===== Reading text =====

Comment #1 by Anonymous posted on
Anonymous
Anyone want to join me in a loud SCREAM!  Even when you know the ground is cracking under you, it still terrifies you when it actually opens up and swallows you!  I can't believe these bozos actually went ahead and did this "twist".  Historically it was a failure for was it Japan??  Don't they bother to read what the bad results of it have been?  I really dread 2012 now.  I really, really dread seeing what is being allowed to happen to our country financially!

19
Comment #3 by Anonymous posted on
Anonymous
Doesn't this mean that short term (6 years and less) rates will rise as

long term rates fall?  If so, doesn't that mean that banks/credit unions will

have to pay more for our deposits?

1
Comment #4 by scottj posted on
scottj
I don't dread 2012, i'm looking forward to getting dumbo out of office. Republicans sent a letter to Bernanke opposing operation twist my.... and he ignored it. Bernanke is so far up the Dems butt and will be the first to go when Republicans take back full control 

4
Comment #5 by Anonymous posted on
Anonymous
Operation Twist and Shove...

2
Comment #6 by Inforay posted on
Inforay
Just when I thought things couldn't get any worse, it happens.  Discover Bank, the only national Bank which was paying 3.00% on ten year CDs which I was all right with purchasing, has now dropped the rate to 2.5%.   Now interest rates for people like me who were willing to buy long term CDs will all go even lower, with Operation Twist.  We are completely helpless in the face of this tsunami that is Ben Bernanke.

===== Extracted information =====

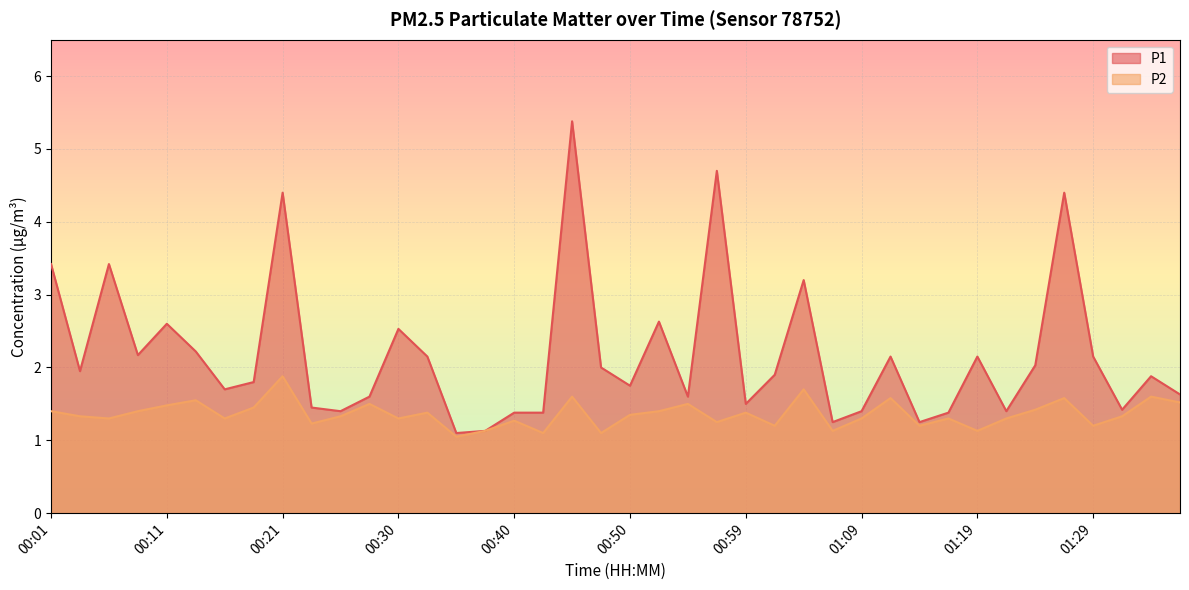

What is the difference between the highest and lowest values at 01:16?

0.1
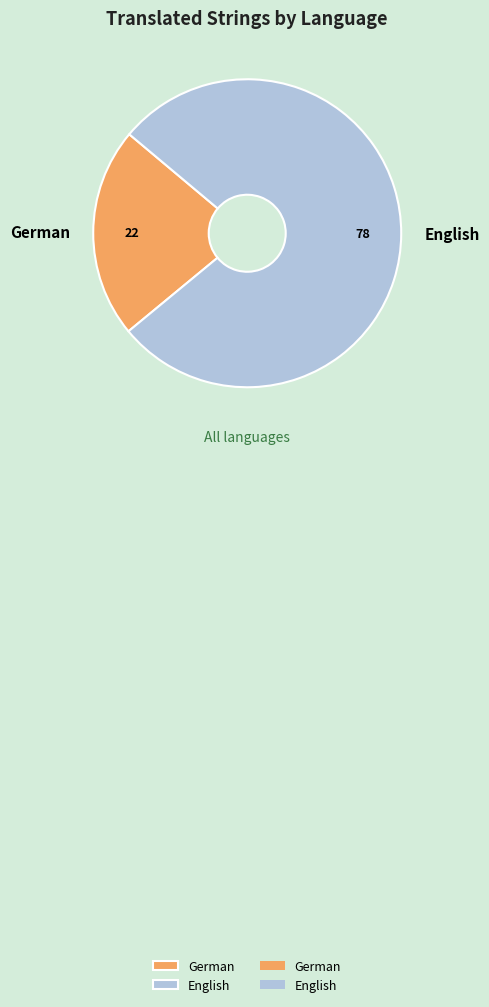

True or false: German accounts for 28% of the total.

False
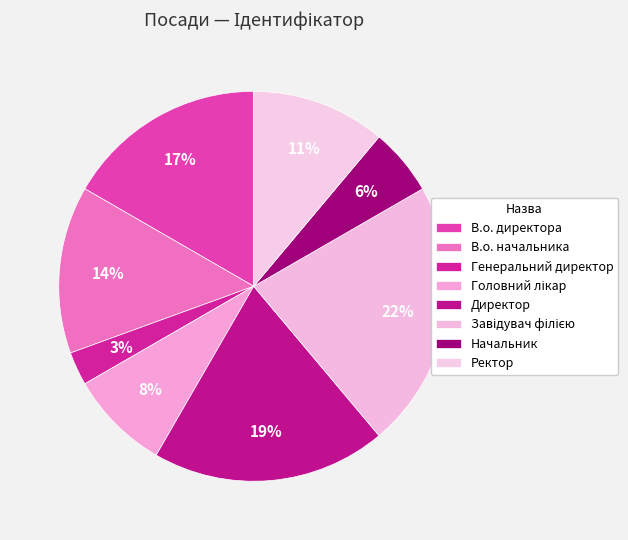

Is Головний лікар the majority of the pie?

No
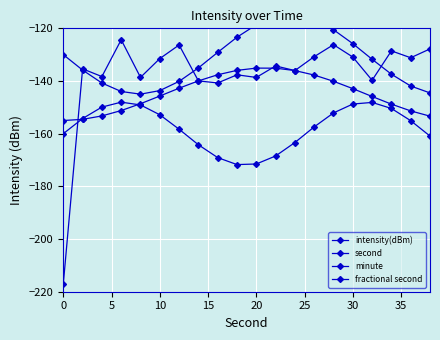

How many values in the minute series exceed -142?

8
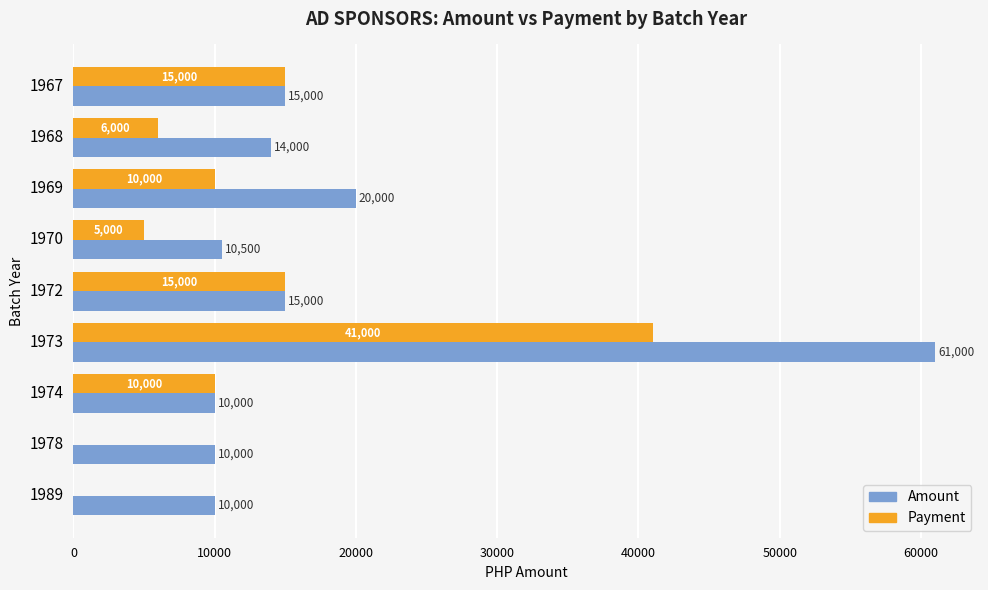

True or false: Payment has a value of 41000 at 1973.

True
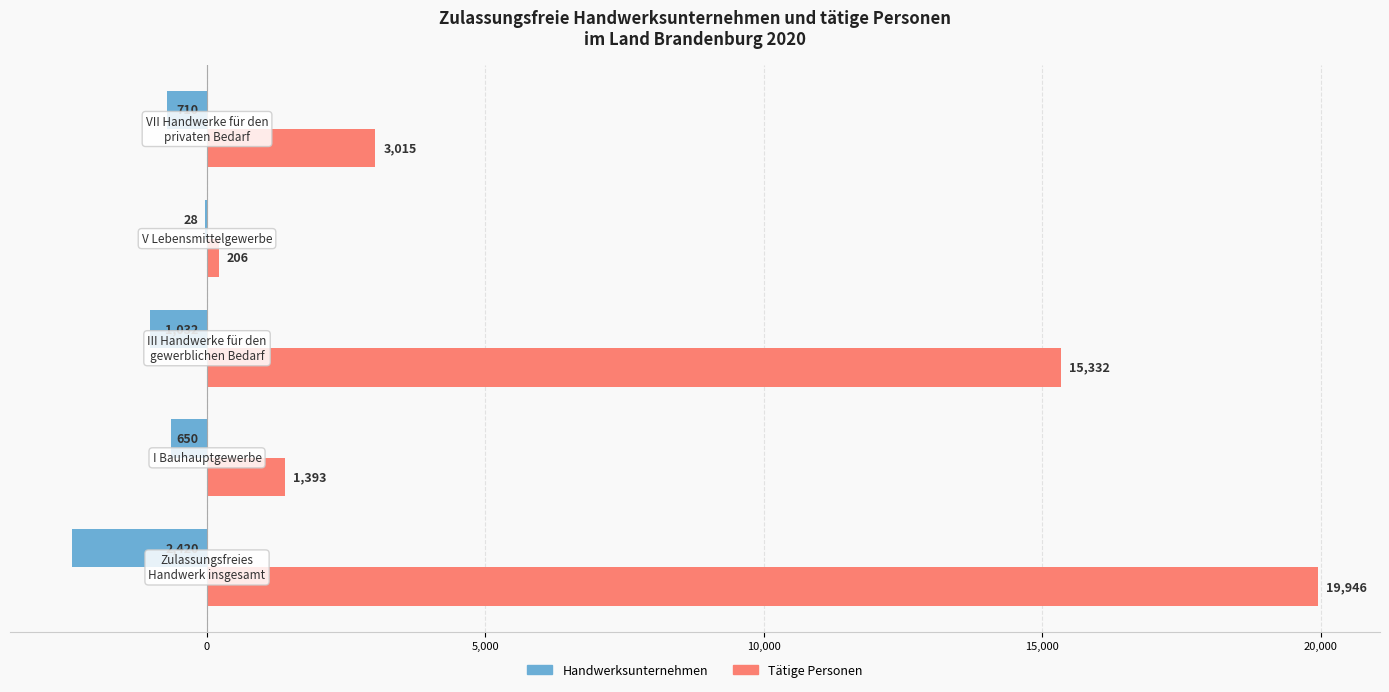

What is the maximum value shown in the chart?

19946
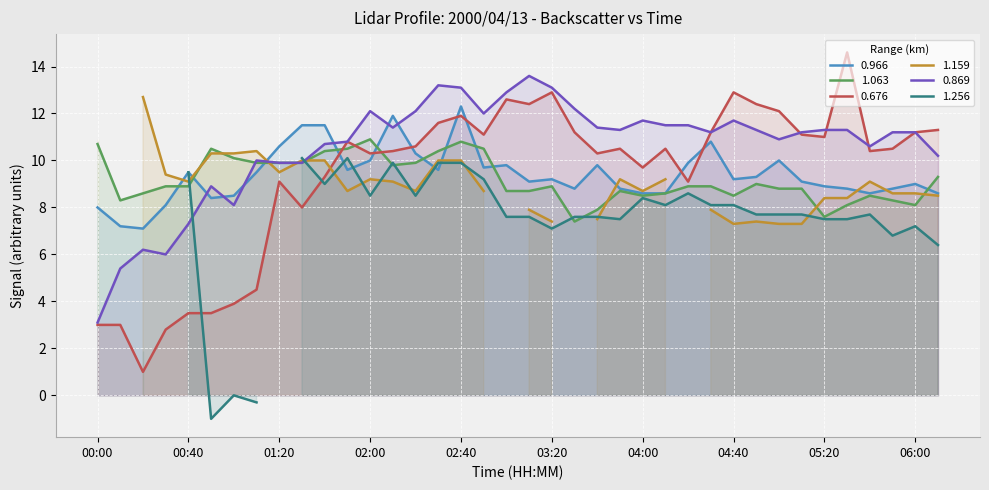

What is the difference between the 1.063 values at 03:30 and 05:00?

1.4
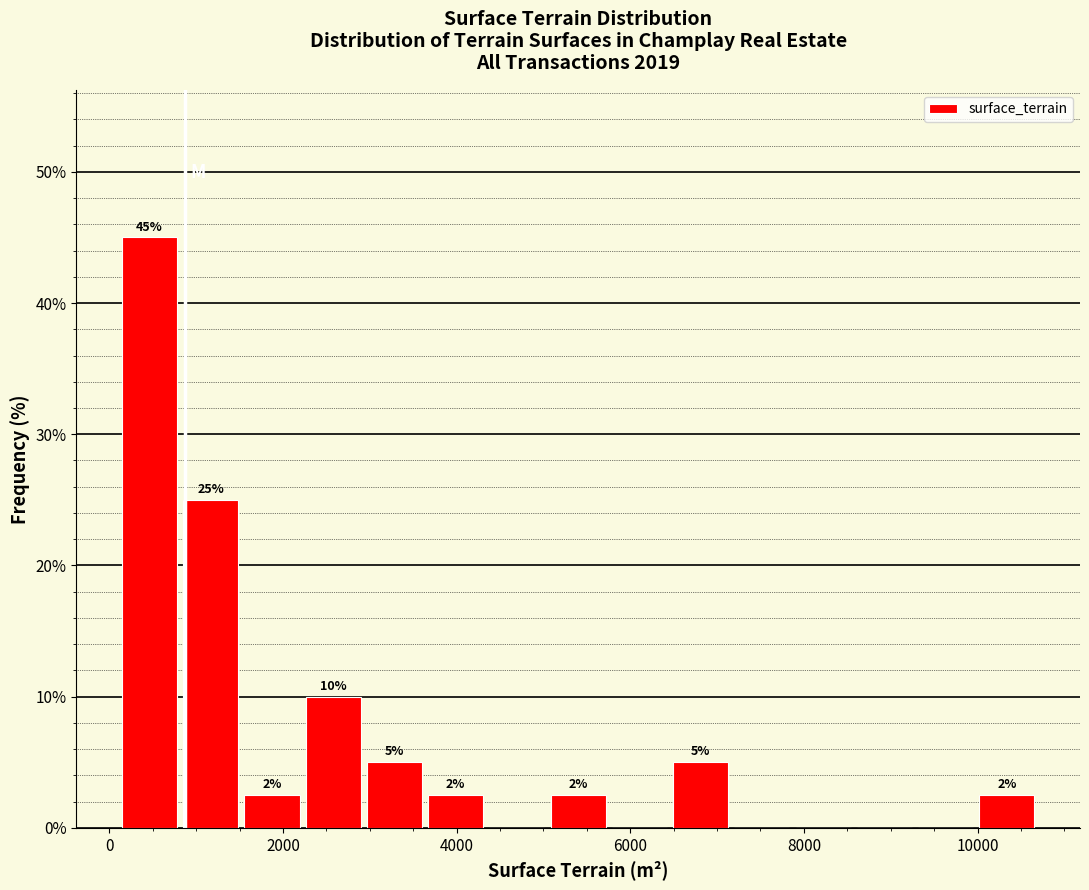

Read against the x-axis, roughly where is the centre of the tallest bar?

400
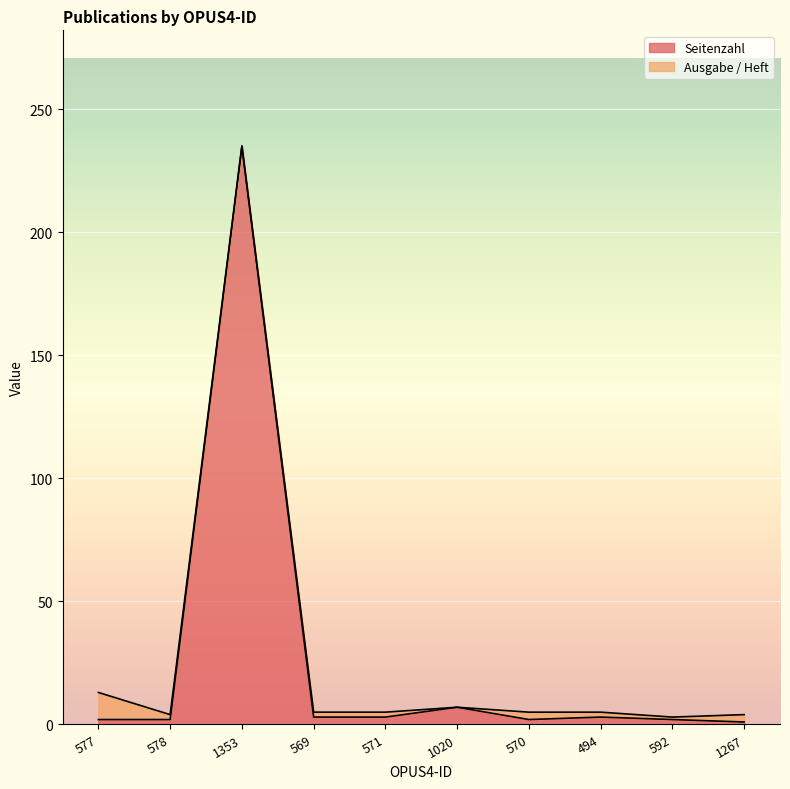

Does the chart display data point markers on the line(s)?

No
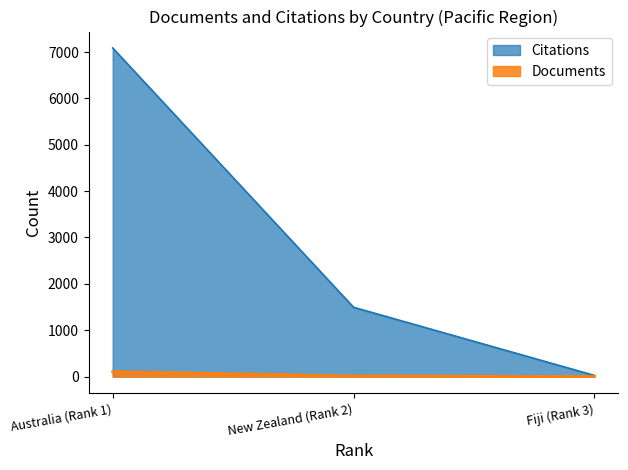

Rank the series by their maximum value, from lowest to highest.

Documents, Citations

=====

* Assigned task 1
In the reader comments, what rate did Discover Bank drop its ten-year CDs to?
* Assigned task 2
Retype the reader comments between "long term rates" and "Twist and Shove...", inclusive, keeping the wording unchanged.

* Response 1
2.5%

* Response 2
long term rates fall?  If so, doesn't that mean that banks/credit unions will

have to pay more for our deposits?

1
Comment #4 by scottj posted on
scottj
I don't dread 2012, i'm looking forward to getting dumbo out of office. Republicans sent a letter to Bernanke opposing operation twist my.... and he ignored it. Bernanke is so far up the Dems butt and will be the first to go when Republicans take back full control 

4
Comment #5 by Anonymous posted on
Anonymous
Operation Twist and Shove...